BEGIN Material supplied

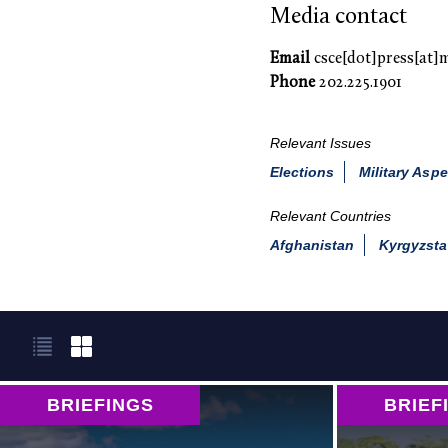
Media contact
Email
csce[dot]press[at]
Phone
202.225.1901
Relevant Issues
Elections
Military Aspe
Relevant Countries
Afghanistan
Kyrgyzst
BRIEFINGS
BRIEF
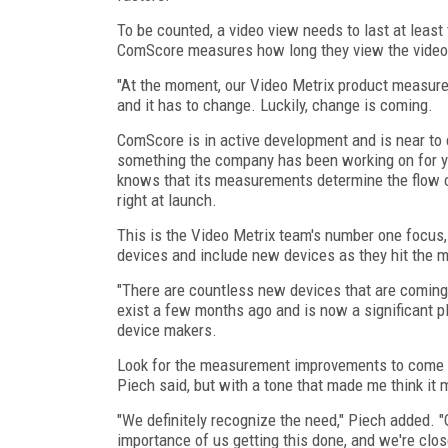
To be counted, a video view needs to last at least
ComScore measures how long they view the video a
"At the moment, our Video Metrix product measure
and it has to change. Luckily, change is coming.
ComScore is in active development and is near to c
something the company has been working on for y
knows that its measurements determine the flow of 
right at launch.
This is the Video Metrix team's number one focus
devices and include new devices as they hit the m
"There are countless new devices that are coming 
exist a few months ago and is now a significant p
device makers.
Look for the measurement improvements to come in
Piech said, but with a tone that made me think it 
"We definitely recognize the need," Piech added. "O
importance of us getting this done, and we're clos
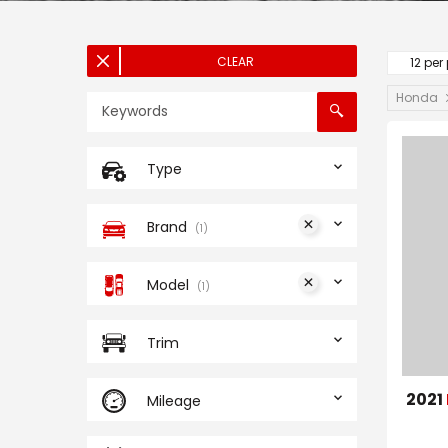
CLEAR
12 per
Honda
Type
Brand
1
Model
1
Trim
2021
Mileage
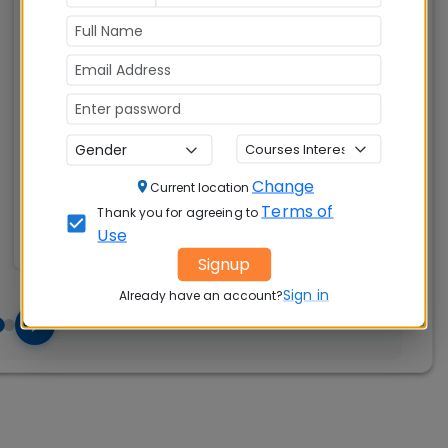
Master of Business Administration (MBA)
Tuition Fees:
Avg Salary:
💰
💰
Rs. 18.60 Lakhs
Rs. 16.74 LPA
Exams
Seats:
🪑
Accepted:
280
Change
Current location
CAT, XAT, GMAT
Terms of
Thank you for agreeing to
Use
Signup
Sign in
Already have an account?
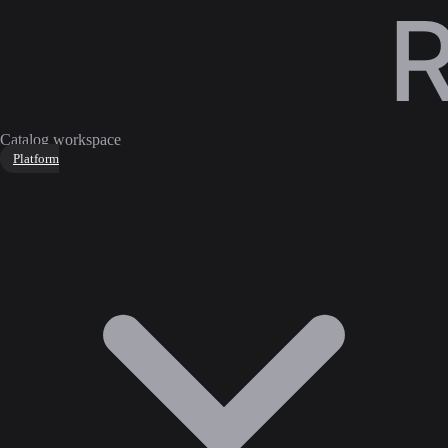
Catalog workspace
Platform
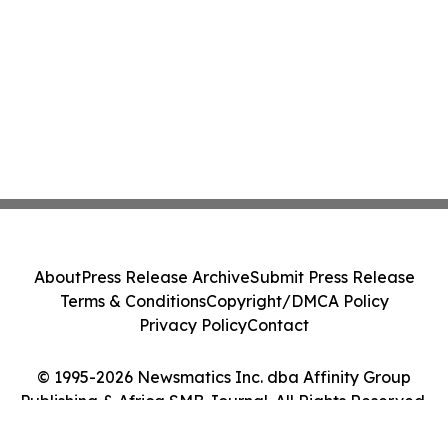
About
Press Release Archive
Submit Press Release
Terms & Conditions
Copyright/DMCA Policy
Privacy Policy
Contact
© 1995-2026 Newsmatics Inc. dba Affinity Group
Publishing & Africa SMB Journal. All Rights Reserved.
Cookie Settings / Your Privacy Choices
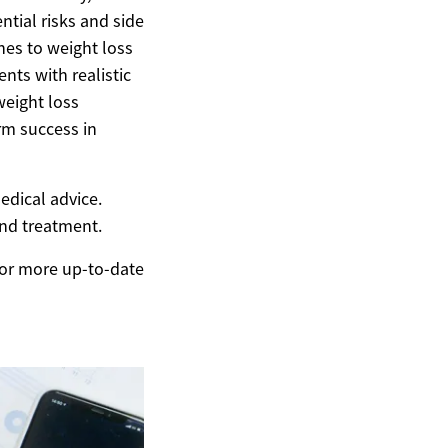
ntial risks and side
hes to weight loss
nts with realistic
weight loss
erm success in
edical advice.
and treatment.
 For more up-to-date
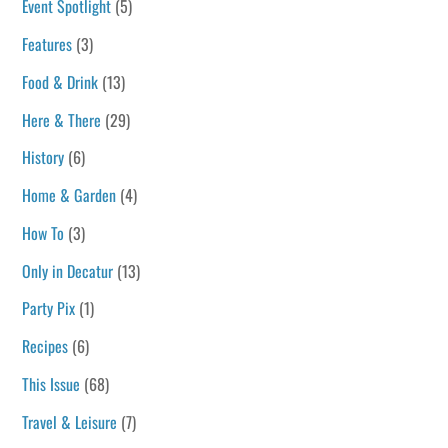
Event Spotlight
(5)
Features
(3)
Food & Drink
(13)
Here & There
(29)
History
(6)
Home & Garden
(4)
How To
(3)
Only in Decatur
(13)
Party Pix
(1)
Recipes
(6)
This Issue
(68)
Travel & Leisure
(7)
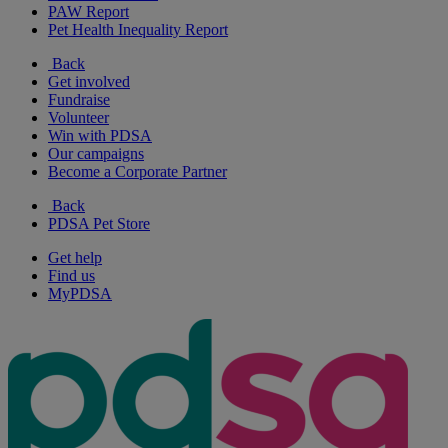
PAW Report
Pet Health Inequality Report
Back
Get involved
Fundraise
Volunteer
Win with PDSA
Our campaigns
Become a Corporate Partner
Back
PDSA Pet Store
Get help
Find us
MyPDSA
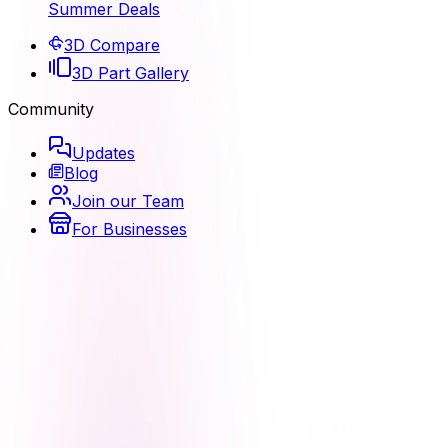
Summer Deals
3D Compare
3D Part Gallery
Community
Updates
Blog
Join our Team
For Businesses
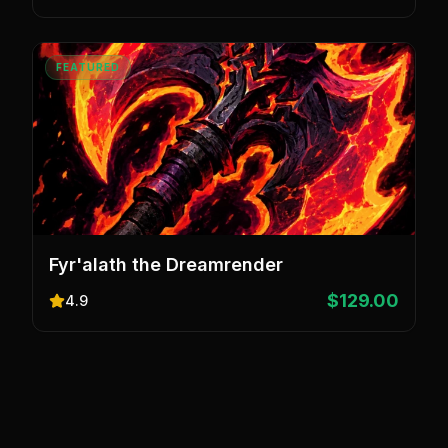
FEATURED
Fyr'alath the Dreamrender
$129.00
4.9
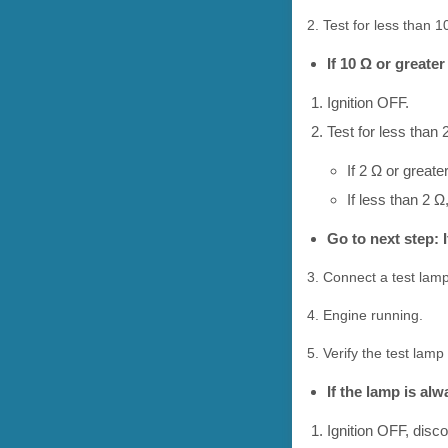
2. Test for less than 
If 10 Ω or greater
Ignition OFF.
Test for less than 
If 2 Ω or greate
If less than 2 Ω
Go to next step: I
3. Connect a test lamp
4. Engine running.
5. Verify the test la
If the lamp is al
Ignition OFF, disc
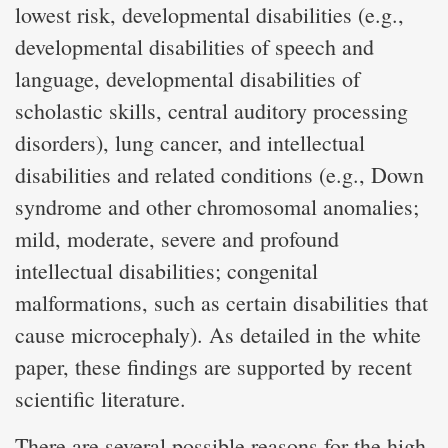
lowest risk, developmental disabilities (e.g.,
developmental disabilities of speech and
language, developmental disabilities of
scholastic skills, central auditory processing
disorders), lung cancer, and intellectual
disabilities and related conditions (e.g., Down
syndrome and other chromosomal anomalies;
mild, moderate, severe and profound
intellectual disabilities; congenital
malformations, such as certain disabilities that
cause microcephaly). As detailed in the white
paper, these findings are supported by recent
scientific literature.
There are several possible reasons for the high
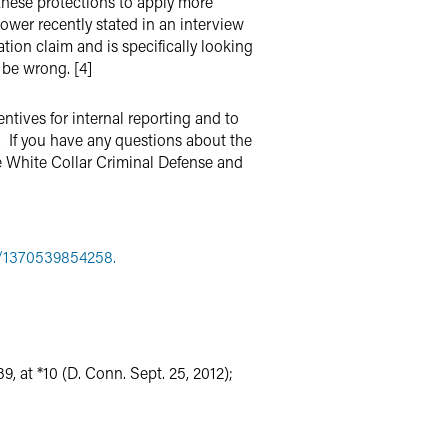
 these protections to apply more
ower recently stated in an interview
ation claim and is specifically looking
 be wrong. [4]
tives for internal reporting and to
s. If you have any questions about the
e White Collar Criminal Defense and
e/1370539854258.
39, at *10 (D. Conn. Sept. 25, 2012);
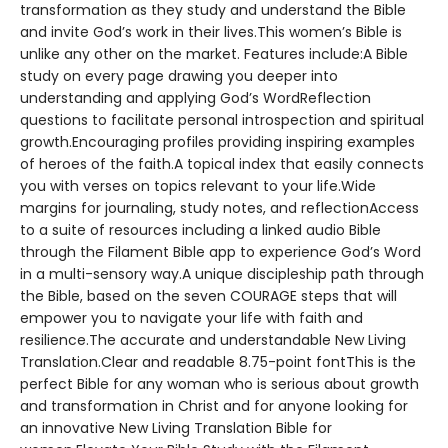
transformation as they study and understand the Bible
and invite God’s work in their lives.This women’s Bible is
unlike any other on the market. Features include:A Bible
study on every page drawing you deeper into
understanding and applying God’s WordReflection
questions to facilitate personal introspection and spiritual
growth.Encouraging profiles providing inspiring examples
of heroes of the faith.A topical index that easily connects
you with verses on topics relevant to your life.Wide
margins for journaling, study notes, and reflectionAccess
to a suite of resources including a linked audio Bible
through the Filament Bible app to experience God’s Word
in a multi-sensory way.A unique discipleship path through
the Bible, based on the seven COURAGE steps that will
empower you to navigate your life with faith and
resilience.The accurate and understandable New Living
Translation.Clear and readable 8.75-point fontThis is the
perfect Bible for any woman who is serious about growth
and transformation in Christ and for anyone looking for
an innovative New Living Translation Bible for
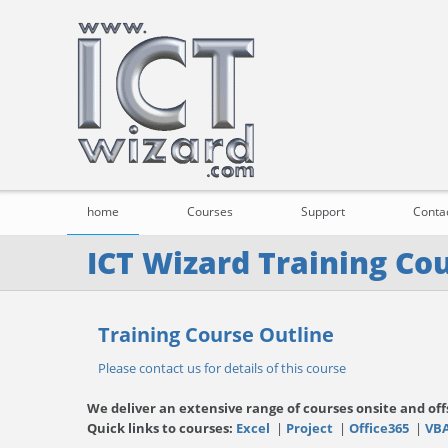
home
Courses
Support
Conta
ICT Wizard Training Co
Training Course Outline
Please contact us for details of this course
We deliver an extensive range of courses onsite and off
Quick links to courses:
Excel
|
Project
|
Office365
|
VB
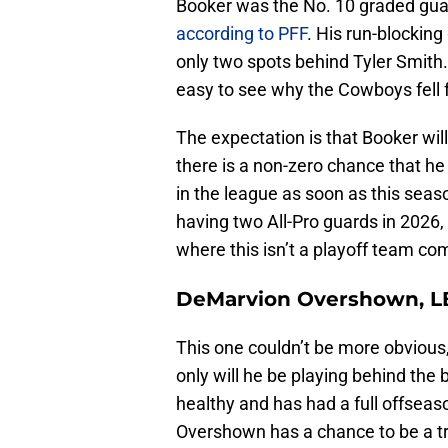
Booker was the No. 10 graded gua
according to PFF
. His run-blocking
only two spots behind Tyler Smith. H
easy to see why the Cowboys fell f
The expectation is that Booker wil
there is a non-zero chance that he
in the league as soon as this seas
having two All-Pro guards in 2026, a
where this isn’t a playoff team co
DeMarvion Overshown, L
This one couldn’t be more obvious
only will he be playing behind the b
healthy and has had a full offseaso
Overshown has a chance to be a tru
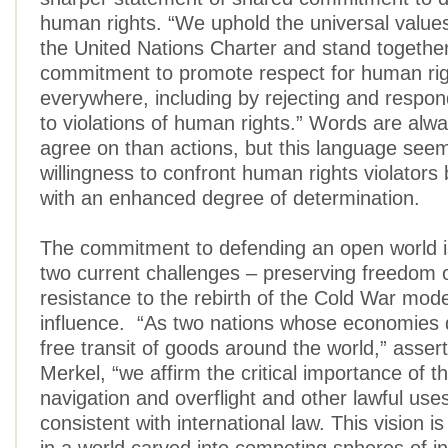
human rights. “We uphold the universal values
the United Nations Charter and stand together
commitment to promote respect for human ri
everywhere, including by rejecting and respon
to violations of human rights.” Words are alwa
agree on than actions, but this language seem
willingness to confront human rights violator
with an enhanced degree of determination.
The commitment to defending an open world i
two current challenges – preserving freedom 
resistance to the rebirth of the Cold War mode
influence. “As two nations whose economies
free transit of goods around the world,” asser
Merkel, “we affirm the critical importance of 
navigation and overflight and other lawful uses
consistent with international law. This vision i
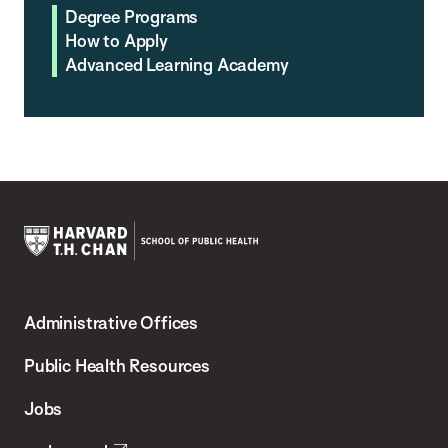
Degree Programs
How to Apply
Advanced Learning Academy
Harvard
T.H.
Administrative Offices
Chan
School
Public Health Resources
of
Jobs
Public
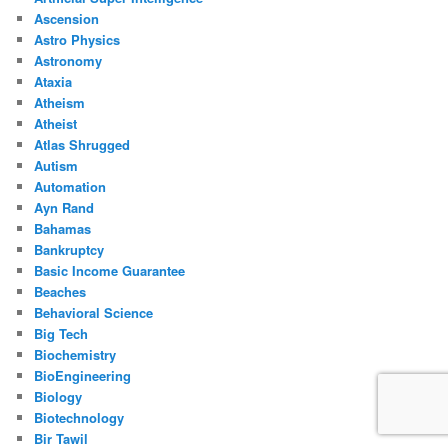
Ascension
Astro Physics
Astronomy
Ataxia
Atheism
Atheist
Atlas Shrugged
Autism
Automation
Ayn Rand
Bahamas
Bankruptcy
Basic Income Guarantee
Beaches
Behavioral Science
Big Tech
Biochemistry
BioEngineering
Biology
Biotechnology
Bir Tawil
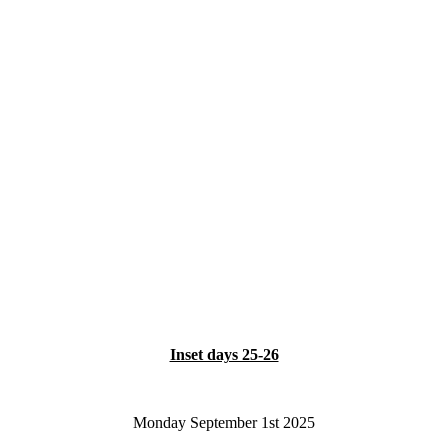
Inset days 25-26
Monday September 1st 2025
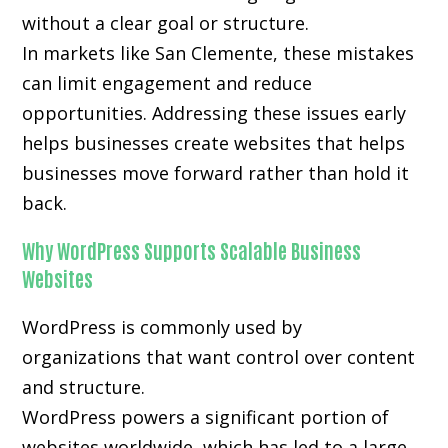
without a clear goal or structure.
In markets like San Clemente, these mistakes
can limit engagement and reduce
opportunities. Addressing these issues early
helps businesses create websites that helps
businesses move forward rather than hold it
back.
Why WordPress Supports Scalable Business
Websites
WordPress is commonly used by
organizations that want control over content
and structure.
WordPress powers a significant portion of
websites worldwide, which has led to a large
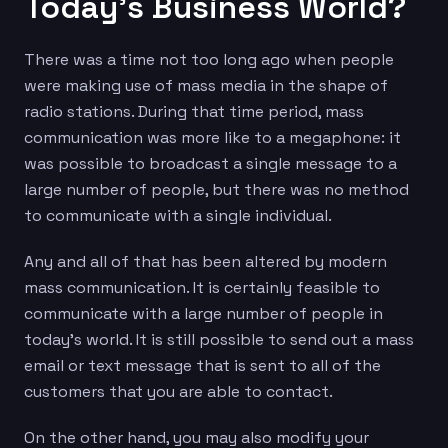
Today’s Business World?
There was a time not too long ago when people
were making use of mass media in the shape of
radio stations. During that time period, mass
communication was more like to a megaphone: it
was possible to broadcast a single message to a
large number of people, but there was no method
to communicate with a single individual.
Any and all of that has been altered by modern
mass communication. It is certainly feasible to
communicate with a large number of people in
today’s world. It is still possible to send out a mass
email or text message that is sent to all of the
customers that you are able to contact.
On the other hand, you may also modify your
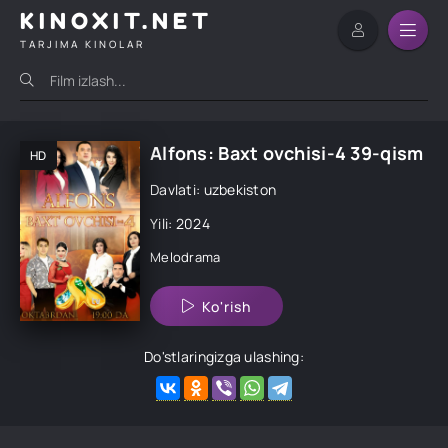
KINOXIT.NET
TARJIMA KINOLAR
Alfons: Baxt ovchisi-4 39-qism
HD
Davlati: uzbekiston
Yili: 2024
Melodrama
Ko'rish
Do'stlaringizga ulashing:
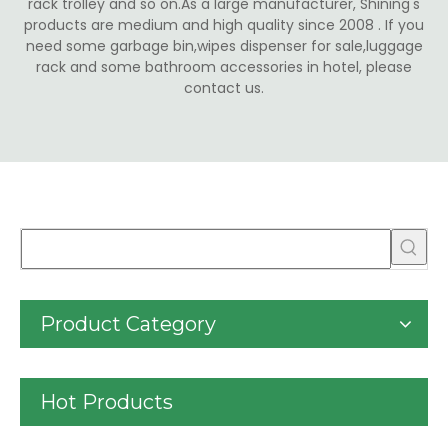
rack trolley and so on.As a large manufacturer, Shining's
products are medium and high quality since 2008 . If you
need some garbage bin,wipes dispenser for sale,luggage
rack and some bathroom accessories in hotel, please
contact us.
Product Category
Hot Products
30liter/9gallon Stainless Steel Soft Close Dustbi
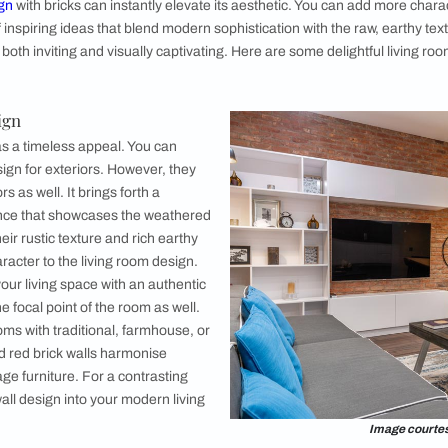
k Wall Design Ideas
k Wall Design
 Brick Wall Design
Brick Wall Design
all Design
Wall Design
ed Brick Wall Design
l Homes with Asian Paints Help You with Living Room Design?
rick Wall Design Ideas
g room design
with bricks can instantly elevate its aesthetic.
 a range of inspiring ideas that blend modern sophistication wit
 interiors both inviting and visually captivating. Here are som
:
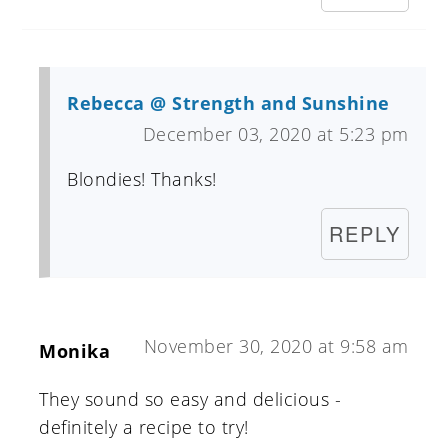
Rebecca @ Strength and Sunshine
December 03, 2020 at 5:23 pm
Blondies! Thanks!
REPLY
November 30, 2020 at 9:58 am
Monika
They sound so easy and delicious -
definitely a recipe to try!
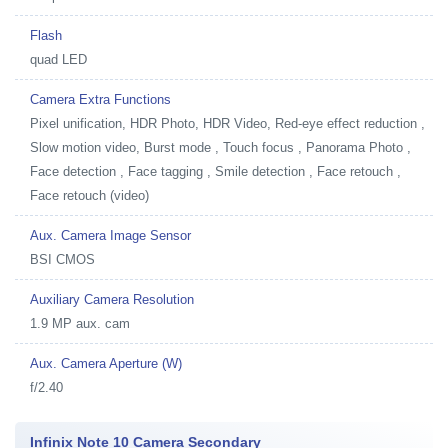
Flash
quad LED
Camera Extra Functions
Pixel unification, HDR Photo, HDR Video, Red-eye effect reduction ,
Slow motion video, Burst mode , Touch focus , Panorama Photo ,
Face detection , Face tagging , Smile detection , Face retouch ,
Face retouch (video)
Aux. Camera Image Sensor
BSI CMOS
Auxiliary Camera Resolution
1.9 MP aux. cam
Aux. Camera Aperture (W)
f/2.40
Infinix Note 10 Camera Secondary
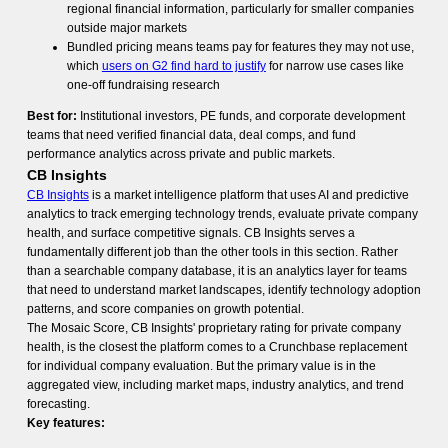
regional financial information, particularly for smaller companies
outside major markets
Bundled pricing means teams pay for features they may not use,
which
users on G2 find hard to justify
for narrow use cases like
one-off fundraising research
Best for:
Institutional investors, PE funds, and corporate development
teams that need verified financial data, deal comps, and fund
performance analytics across private and public markets.
CB Insights
CB Insights
is a market intelligence platform that uses AI and predictive
analytics to track emerging technology trends, evaluate private company
health, and surface competitive signals. CB Insights serves a
fundamentally different job than the other tools in this section. Rather
than a searchable company database, it is an analytics layer for teams
that need to understand market landscapes, identify technology adoption
patterns, and score companies on growth potential.
The Mosaic Score, CB Insights' proprietary rating for private company
health, is the closest the platform comes to a Crunchbase replacement
for individual company evaluation. But the primary value is in the
aggregated view, including market maps, industry analytics, and trend
forecasting.
Key features:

END Material supplied

Work to be completed
Please update everything from the line containing "the universal values" down to the line containing "On the other hand, you may also modify your" by replacing "megaphone" with "loudspeaker" and leaving all else unchanged. Return only those lines, without the pictures.

Expected answer
human rights. “We uphold the universal values
the United Nations Charter and stand together
commitment to promote respect for human ri
everywhere, including by rejecting and respon
to violations of human rights.” Words are alwa
agree on than actions, but this language seem
willingness to confront human rights violator
with an enhanced degree of determination.
The commitment to defending an open world i
two current challenges – preserving freedom 
resistance to the rebirth of the Cold War mode
influence. “As two nations whose economies
free transit of goods around the world,” asser
Merkel, “we affirm the critical importance of 
navigation and overflight and other lawful uses
consistent with international law. This vision i
Degree Programs
How to Apply
Advanced Learning Academy
Harvard
T.H.
Administrative Offices
Chan
School
Public Health Resources
of
Jobs
Public
Ascension
Astro Physics
Astronomy
Ataxia
Atheism
Atheist
Atlas Shrugged
Autism
Automation
Ayn Rand
Bahamas
Bankruptcy
Basic Income Guarantee
Beaches
Behavioral Science
Big Tech
Biochemistry
BioEngineering
Biology
Biotechnology
Bir Tawil
Inset days 25-26
Monday September 1st 2025
without a clear goal or structure.
In markets like San Clemente, these mistakes
can limit engagement and reduce
opportunities. Addressing these issues early
helps businesses create websites that helps
businesses move forward rather than hold it
back.
Why WordPress Supports Scalable Business
Websites
WordPress is commonly used by
organizations that want control over content
and structure.
WordPress powers a significant portion of
websites worldwide, which has led to a large
Today’s Business World?
There was a time not too long ago when people
were making use of mass media in the shape of
radio stations. During that time period, mass
communication was more like to a loudspeaker: it
was possible to broadcast a single message to a
large number of people, but there was no method
to communicate with a single individual.
Any and all of that has been altered by modern
mass communication. It is certainly feasible to
communicate with a large number of people in
today’s world. It is still possible to send out a mass
email or text message that is sent to all of the
customers that you are able to contact.
On the other hand, you may also modify your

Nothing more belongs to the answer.